3 a.m. on my side. I was chatting with my American friend on WeChat, morning for him. Mid-conversation, he tossed out an idea: what if we build Raily Friends, a high-speed rail travel buddy?

I said, let's fucking go.

Two hours later, my frontend was done. I went to sleep. He picked up the relay on the U.S. side, building out the chat backend. By noon China time, the thing was actually usable. We posted it on WeChat Moments right on schedule.

It got a wave of attention and feedback the moment it went live.

That was the moment we realized something. We really can ship in 48 hours.

So, WTF is HA7CH? It's a tiny little club.

Anyone here can speak up with an idea, we build it fast, or build it together with you. The moment it ships, we throw it on WeChat Moments and RedNote for people to use.

If people use it, we keep maintaining it. If nobody does, we drop it and move to the next one.

The reason this works is because vibe coding is fucking fast right now. As long as you have a decent idea, you don't need to wait for requirement docs, you don't need to wait for design mocks, you don't need to wait for anything. Just build it.

And because we ship fast, we don't get too attached to any single product. We don't cling. Maybe this week it's this product, next week it's the next one.

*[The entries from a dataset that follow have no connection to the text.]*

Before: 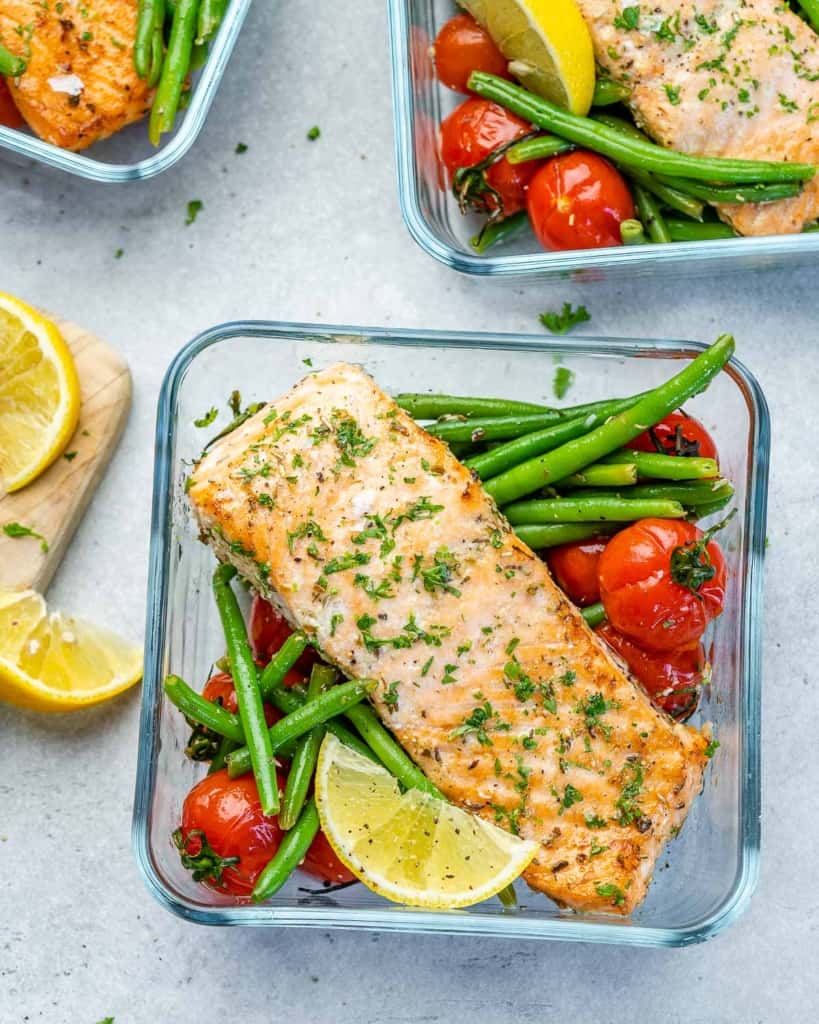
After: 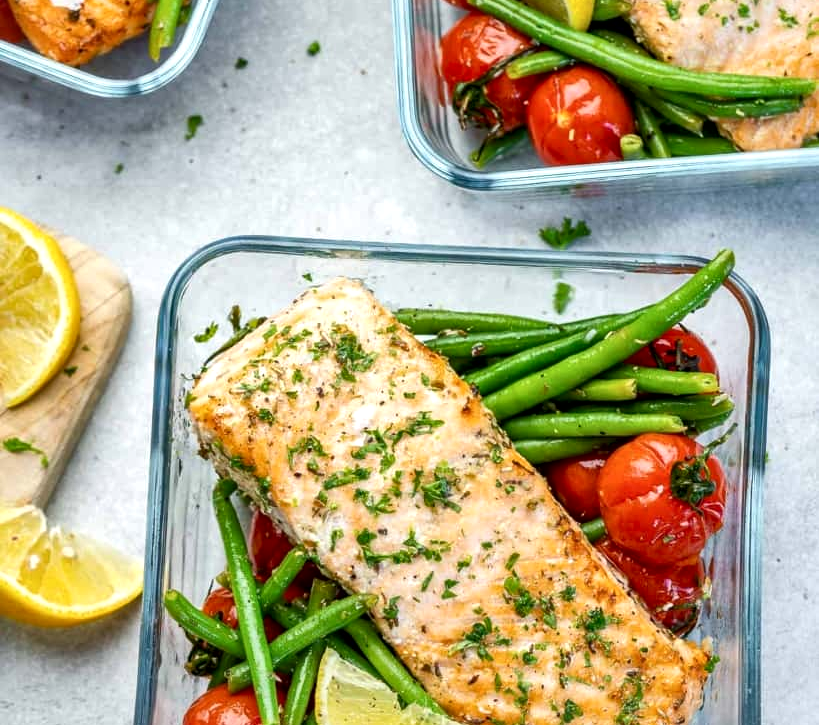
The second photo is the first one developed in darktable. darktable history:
shadows and highlights: shadows -8.49, white point adjustment 1.55, highlights 11.48
crop and rotate: top 8.397%, bottom 20.771%
local contrast: mode bilateral grid, contrast 24, coarseness 60, detail 151%, midtone range 0.2
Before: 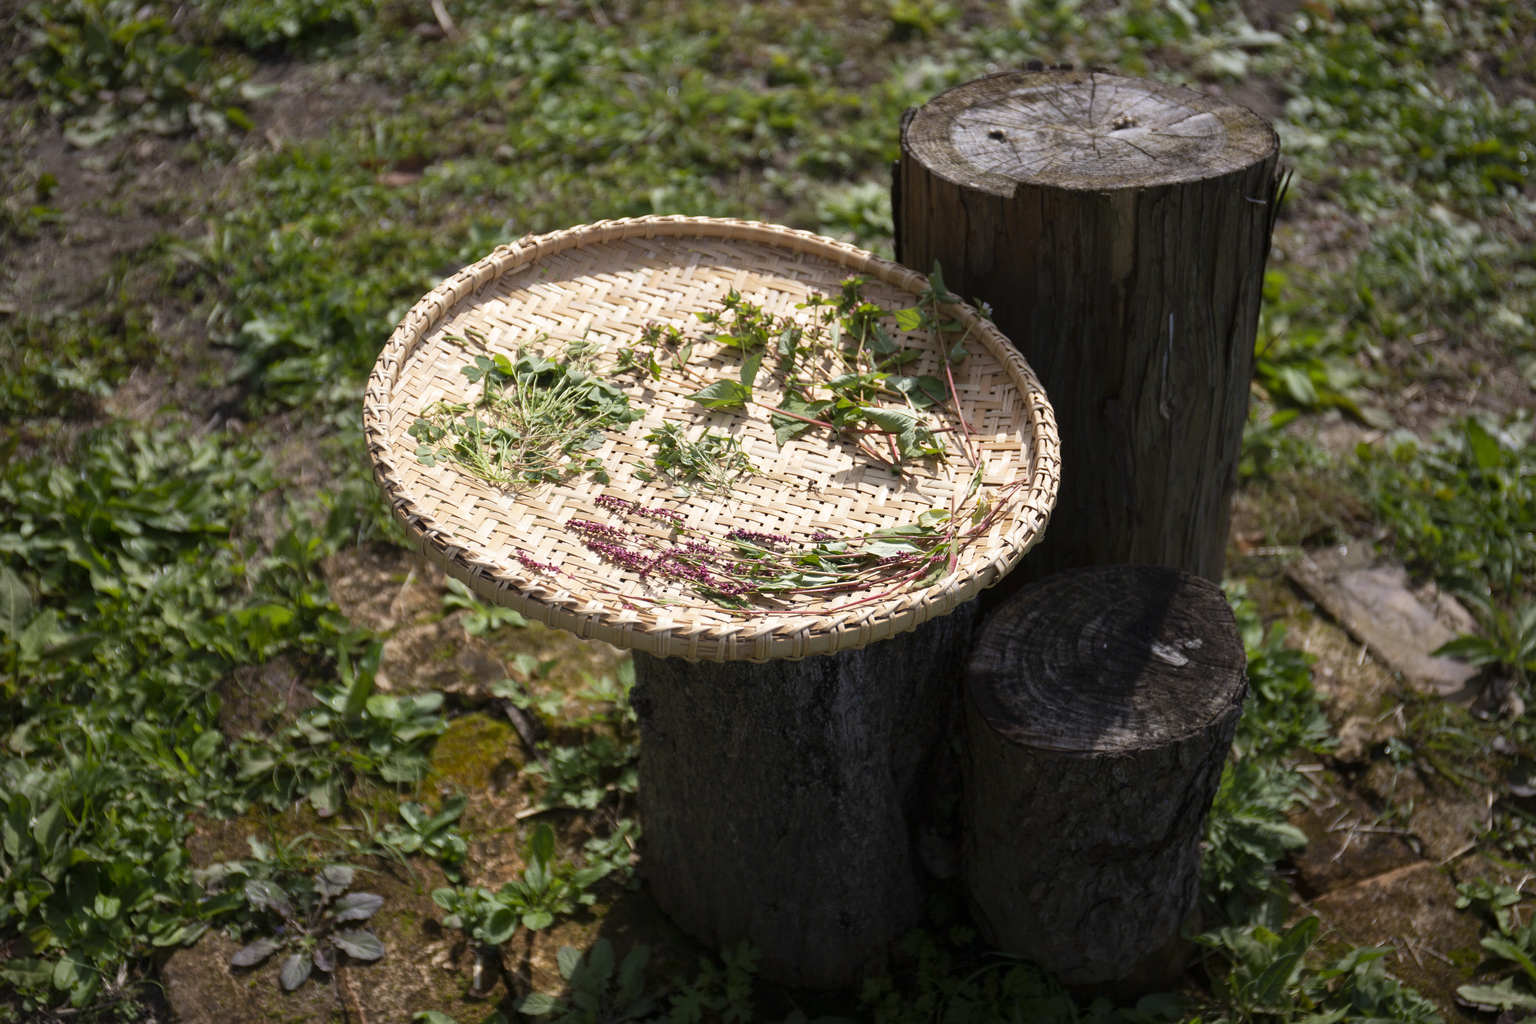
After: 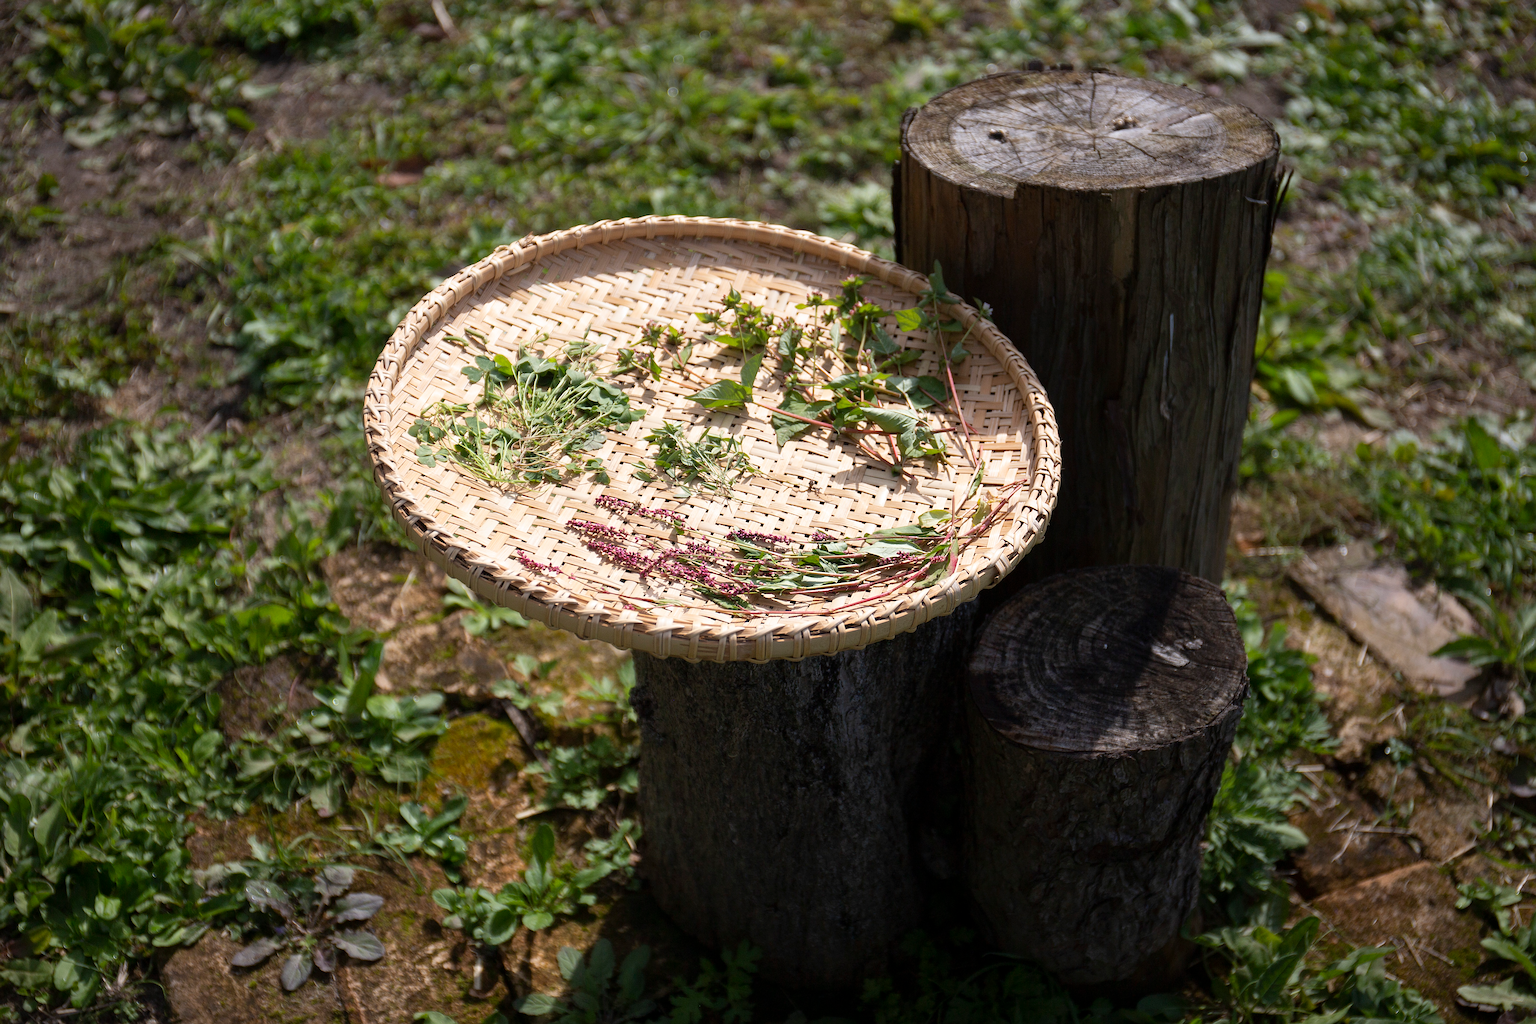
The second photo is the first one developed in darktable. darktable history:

Before ByteDance hit it big, Zhang Yiming had built 5 products. He failed 5 times. Back then there was no AI, and shipping anything took forever. One or two years per product was the norm.

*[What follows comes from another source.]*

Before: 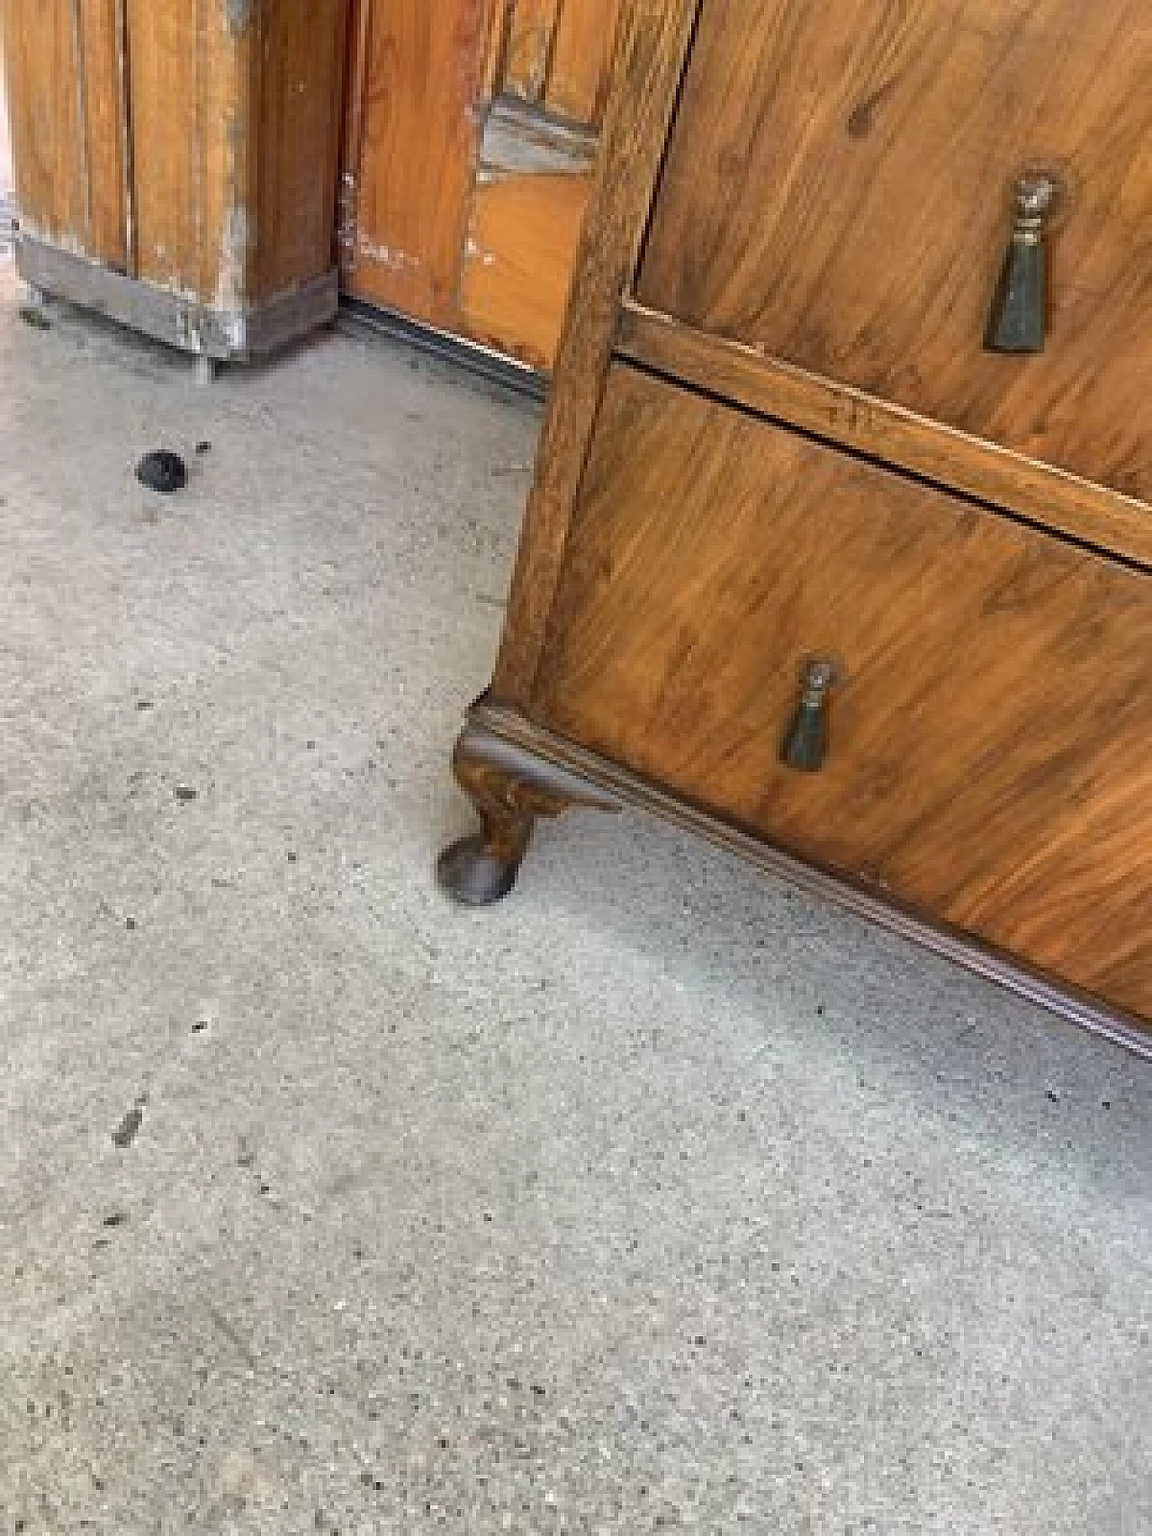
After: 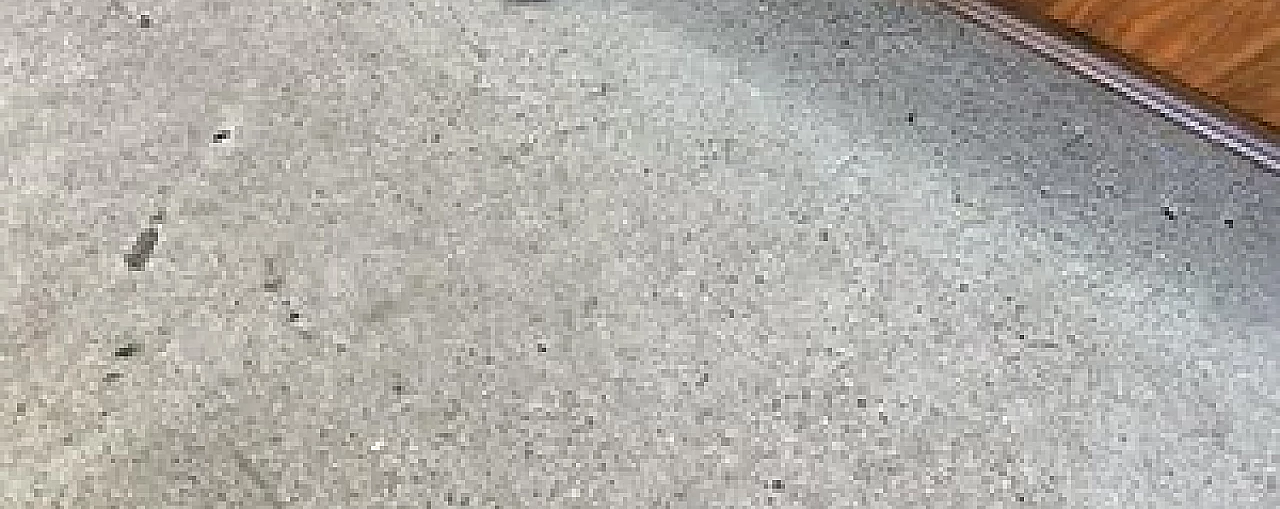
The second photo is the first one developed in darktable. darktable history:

In the AI era, failing 500 times before you hit it is fine. After all, our shipping speed is 100 times faster.

## 中文

凌晨三点，我跟我美国的朋友在微信上聊天。他那边是早上。聊着聊着，他突然冒出一个想法：要不我们做一个 Raily Friends，高铁搭子？

我说，let's fucking go。

两个小时后，我这边前端就做完了。做完我就去睡了。他在美国那边接力，把后端的聊天功能都补齐。等中国中午十二点的时候，东西已经能用了。准时发朋友圈。

一上线就收获了一波关注和反馈。

那一刻，我们意识到一件事。We really can ship in 48 hours.

So, WTF is HA7CH? 它就是一个小小的 club。

在这里，谁有 idea 就直接说出来，我们快速把它做出来，或者拉上大家一起做。做完立马丢到朋友圈、小红书，给大家用。

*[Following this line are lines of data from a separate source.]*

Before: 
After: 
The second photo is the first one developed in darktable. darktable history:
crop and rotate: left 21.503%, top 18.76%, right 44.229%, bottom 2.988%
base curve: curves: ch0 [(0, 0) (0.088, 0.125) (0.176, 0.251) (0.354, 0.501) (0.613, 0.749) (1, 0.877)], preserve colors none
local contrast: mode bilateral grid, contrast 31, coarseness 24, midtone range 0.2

有人用，我们就继续维护下去。没人用，立马放掉，去做下一个。

之所以能这样，是因为 vibe coding 现在快到这种程度。你只要有一个不错的想法，不需要等需求文档、不需要等设计稿、不需要等任何东西，直接做就行。

而且因为做得快，我们对单个产品的期待反而没那么高了。我们不会死守。也许这一周做这个产品，下一周就开始做下一个了。

字节跳动成功之前，张一鸣做了 5 个产品，失败了 5 次。那个时候没有 AI，做东西很慢，一个产品做一两年是常态。

在 AI 时代，我们成功之前失败 500 次也没什么。毕竟，我们的开发速度提升了 100 倍。